[Stored entries]

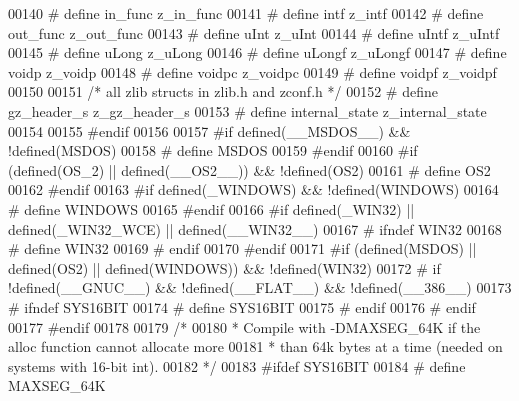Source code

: \begin{DoxyCode}
00140 \textcolor{preprocessor}{#  define in\_func               z\_in\_func}
00141 \textcolor{preprocessor}{#  define intf                  z\_intf}
00142 \textcolor{preprocessor}{#  define out\_func              z\_out\_func}
00143 \textcolor{preprocessor}{#  define uInt                  z\_uInt}
00144 \textcolor{preprocessor}{#  define uIntf                 z\_uIntf}
00145 \textcolor{preprocessor}{#  define uLong                 z\_uLong}
00146 \textcolor{preprocessor}{#  define uLongf                z\_uLongf}
00147 \textcolor{preprocessor}{#  define voidp                 z\_voidp}
00148 \textcolor{preprocessor}{#  define voidpc                z\_voidpc}
00149 \textcolor{preprocessor}{#  define voidpf                z\_voidpf}
00150 
00151 \textcolor{comment}{/* all zlib structs in zlib.h and zconf.h */}
00152 \textcolor{preprocessor}{#  define gz\_header\_s           z\_gz\_header\_s}
00153 \textcolor{preprocessor}{#  define internal\_state        z\_internal\_state}
00154 
00155 \textcolor{preprocessor}{#endif}
00156 
00157 \textcolor{preprocessor}{#if defined(\_\_MSDOS\_\_) && !defined(MSDOS)}
00158 \textcolor{preprocessor}{#  define MSDOS}
00159 \textcolor{preprocessor}{#endif}
00160 \textcolor{preprocessor}{#if (defined(OS\_2) || defined(\_\_OS2\_\_)) && !defined(OS2)}
00161 \textcolor{preprocessor}{#  define OS2}
00162 \textcolor{preprocessor}{#endif}
00163 \textcolor{preprocessor}{#if defined(\_WINDOWS) && !defined(WINDOWS)}
00164 \textcolor{preprocessor}{#  define WINDOWS}
00165 \textcolor{preprocessor}{#endif}
00166 \textcolor{preprocessor}{#if defined(\_WIN32) || defined(\_WIN32\_WCE) || defined(\_\_WIN32\_\_)}
00167 \textcolor{preprocessor}{#  ifndef WIN32}
00168 \textcolor{preprocessor}{#    define WIN32}
00169 \textcolor{preprocessor}{#  endif}
00170 \textcolor{preprocessor}{#endif}
00171 \textcolor{preprocessor}{#if (defined(MSDOS) || defined(OS2) || defined(WINDOWS)) && !defined(WIN32)}
00172 \textcolor{preprocessor}{#  if !defined(\_\_GNUC\_\_) && !defined(\_\_FLAT\_\_) && !defined(\_\_386\_\_)}
00173 \textcolor{preprocessor}{#    ifndef SYS16BIT}
00174 \textcolor{preprocessor}{#      define SYS16BIT}
00175 \textcolor{preprocessor}{#    endif}
00176 \textcolor{preprocessor}{#  endif}
00177 \textcolor{preprocessor}{#endif}
00178 
00179 \textcolor{comment}{/*}
00180 \textcolor{comment}{ * Compile with -DMAXSEG\_64K if the alloc function cannot allocate more}
00181 \textcolor{comment}{ * than 64k bytes at a time (needed on systems with 16-bit int).}
00182 \textcolor{comment}{ */}
00183 \textcolor{preprocessor}{#ifdef SYS16BIT}
00184 \textcolor{preprocessor}{#  define MAXSEG\_64K}

\end{DoxyCode}
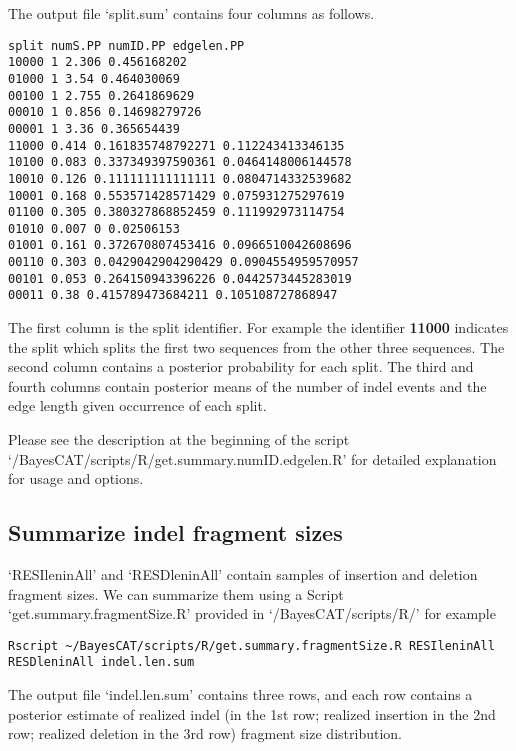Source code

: \documentclass[11pt]{article}
\begin{document}
The output file `split.sum' contains four columns as follows.
\begin{lstlisting}
split numS.PP numID.PP edgelen.PP
10000 1 2.306 0.456168202
01000 1 3.54 0.464030069
00100 1 2.755 0.2641869629
00010 1 0.856 0.14698279726
00001 1 3.36 0.365654439
11000 0.414 0.161835748792271 0.112243413346135
10100 0.083 0.337349397590361 0.0464148006144578
10010 0.126 0.111111111111111 0.0804714332539682
10001 0.168 0.553571428571429 0.075931275297619
01100 0.305 0.380327868852459 0.111992973114754
01010 0.007 0 0.02506153
01001 0.161 0.372670807453416 0.0966510042608696
00110 0.303 0.0429042904290429 0.0904554959570957
00101 0.053 0.264150943396226 0.0442573445283019
00011 0.38 0.415789473684211 0.105108727868947
\end{lstlisting}
The first column is the split identifier. For example the identifier \textbf{11000} indicates the split which splits the first two sequences from the other three sequences. The second column contains a posterior probability for each split. The third and fourth columns contain posterior means of the number of indel events and the edge length given occurrence of each split.

Please see the description at the beginning of the script `/BayesCAT/scripts/R/get.summary.numID.edgelen.R' for detailed explanation for usage and options.

\subsection{Summarize indel fragment sizes}
\label{sec-3-4}
`RESIleninAll' and `RESDleninAll' contain samples of insertion and deletion fragment sizes. We can summarize them using a Script `get.summary.fragmentSize.R' provided in `/BayesCAT/scripts/R/' for example
\begin{lstlisting}
Rscript ~/BayesCAT/scripts/R/get.summary.fragmentSize.R RESIleninAll RESDleninAll indel.len.sum
\end{lstlisting}
The output file `indel.len.sum' contains three rows, and each row contains a posterior estimate of realized indel (in the 1st row; realized insertion in the 2nd row; realized deletion in the 3rd row) fragment size distribution.
\end{document}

WORK ITEM:
Reprint all the data above verbatim, excluding pictures.

RESPONSE TO THE TASK:
Source code

: \begin{DoxyCode}
00140 \textcolor{preprocessor}{#  define in\_func               z\_in\_func}
00141 \textcolor{preprocessor}{#  define intf                  z\_intf}
00142 \textcolor{preprocessor}{#  define out\_func              z\_out\_func}
00143 \textcolor{preprocessor}{#  define uInt                  z\_uInt}
00144 \textcolor{preprocessor}{#  define uIntf                 z\_uIntf}
00145 \textcolor{preprocessor}{#  define uLong                 z\_uLong}
00146 \textcolor{preprocessor}{#  define uLongf                z\_uLongf}
00147 \textcolor{preprocessor}{#  define voidp                 z\_voidp}
00148 \textcolor{preprocessor}{#  define voidpc                z\_voidpc}
00149 \textcolor{preprocessor}{#  define voidpf                z\_voidpf}
00150 
00151 \textcolor{comment}{/* all zlib structs in zlib.h and zconf.h */}
00152 \textcolor{preprocessor}{#  define gz\_header\_s           z\_gz\_header\_s}
00153 \textcolor{preprocessor}{#  define internal\_state        z\_internal\_state}
00154 
00155 \textcolor{preprocessor}{#endif}
00156 
00157 \textcolor{preprocessor}{#if defined(\_\_MSDOS\_\_) && !defined(MSDOS)}
00158 \textcolor{preprocessor}{#  define MSDOS}
00159 \textcolor{preprocessor}{#endif}
00160 \textcolor{preprocessor}{#if (defined(OS\_2) || defined(\_\_OS2\_\_)) && !defined(OS2)}
00161 \textcolor{preprocessor}{#  define OS2}
00162 \textcolor{preprocessor}{#endif}
00163 \textcolor{preprocessor}{#if defined(\_WINDOWS) && !defined(WINDOWS)}
00164 \textcolor{preprocessor}{#  define WINDOWS}
00165 \textcolor{preprocessor}{#endif}
00166 \textcolor{preprocessor}{#if defined(\_WIN32) || defined(\_WIN32\_WCE) || defined(\_\_WIN32\_\_)}
00167 \textcolor{preprocessor}{#  ifndef WIN32}
00168 \textcolor{preprocessor}{#    define WIN32}
00169 \textcolor{preprocessor}{#  endif}
00170 \textcolor{preprocessor}{#endif}
00171 \textcolor{preprocessor}{#if (defined(MSDOS) || defined(OS2) || defined(WINDOWS)) && !defined(WIN32)}
00172 \textcolor{preprocessor}{#  if !defined(\_\_GNUC\_\_) && !defined(\_\_FLAT\_\_) && !defined(\_\_386\_\_)}
00173 \textcolor{preprocessor}{#    ifndef SYS16BIT}
00174 \textcolor{preprocessor}{#      define SYS16BIT}
00175 \textcolor{preprocessor}{#    endif}
00176 \textcolor{preprocessor}{#  endif}
00177 \textcolor{preprocessor}{#endif}
00178 
00179 \textcolor{comment}{/*}
00180 \textcolor{comment}{ * Compile with -DMAXSEG\_64K if the alloc function cannot allocate more}
00181 \textcolor{comment}{ * than 64k bytes at a time (needed on systems with 16-bit int).}
00182 \textcolor{comment}{ */}
00183 \textcolor{preprocessor}{#ifdef SYS16BIT}
00184 \textcolor{preprocessor}{#  define MAXSEG\_64K}

\end{DoxyCode}
Source code

: \documentclass[11pt]{article}
\begin{document}
The output file `split.sum' contains four columns as follows.
\begin{lstlisting}
split numS.PP numID.PP edgelen.PP
10000 1 2.306 0.456168202
01000 1 3.54 0.464030069
00100 1 2.755 0.2641869629
00010 1 0.856 0.14698279726
00001 1 3.36 0.365654439
11000 0.414 0.161835748792271 0.112243413346135
10100 0.083 0.337349397590361 0.0464148006144578
10010 0.126 0.111111111111111 0.0804714332539682
10001 0.168 0.553571428571429 0.075931275297619
01100 0.305 0.380327868852459 0.111992973114754
01010 0.007 0 0.02506153
01001 0.161 0.372670807453416 0.0966510042608696
00110 0.303 0.0429042904290429 0.0904554959570957
00101 0.053 0.264150943396226 0.0442573445283019
00011 0.38 0.415789473684211 0.105108727868947
\end{lstlisting}
The first column is the split identifier. For example the identifier \textbf{11000} indicates the split which splits the first two sequences from the other three sequences. The second column contains a posterior probability for each split. The third and fourth columns contain posterior means of the number of indel events and the edge length given occurrence of each split.

Please see the description at the beginning of the script `/BayesCAT/scripts/R/get.summary.numID.edgelen.R' for detailed explanation for usage and options.

\subsection{Summarize indel fragment sizes}
\label{sec-3-4}
`RESIleninAll' and `RESDleninAll' contain samples of insertion and deletion fragment sizes. We can summarize them using a Script `get.summary.fragmentSize.R' provided in `/BayesCAT/scripts/R/' for example
\begin{lstlisting}
Rscript ~/BayesCAT/scripts/R/get.summary.fragmentSize.R RESIleninAll RESDleninAll indel.len.sum
\end{lstlisting}
The output file `indel.len.sum' contains three rows, and each row contains a posterior estimate of realized indel (in the 1st row; realized insertion in the 2nd row; realized deletion in the 3rd row) fragment size distribution.
\end{document}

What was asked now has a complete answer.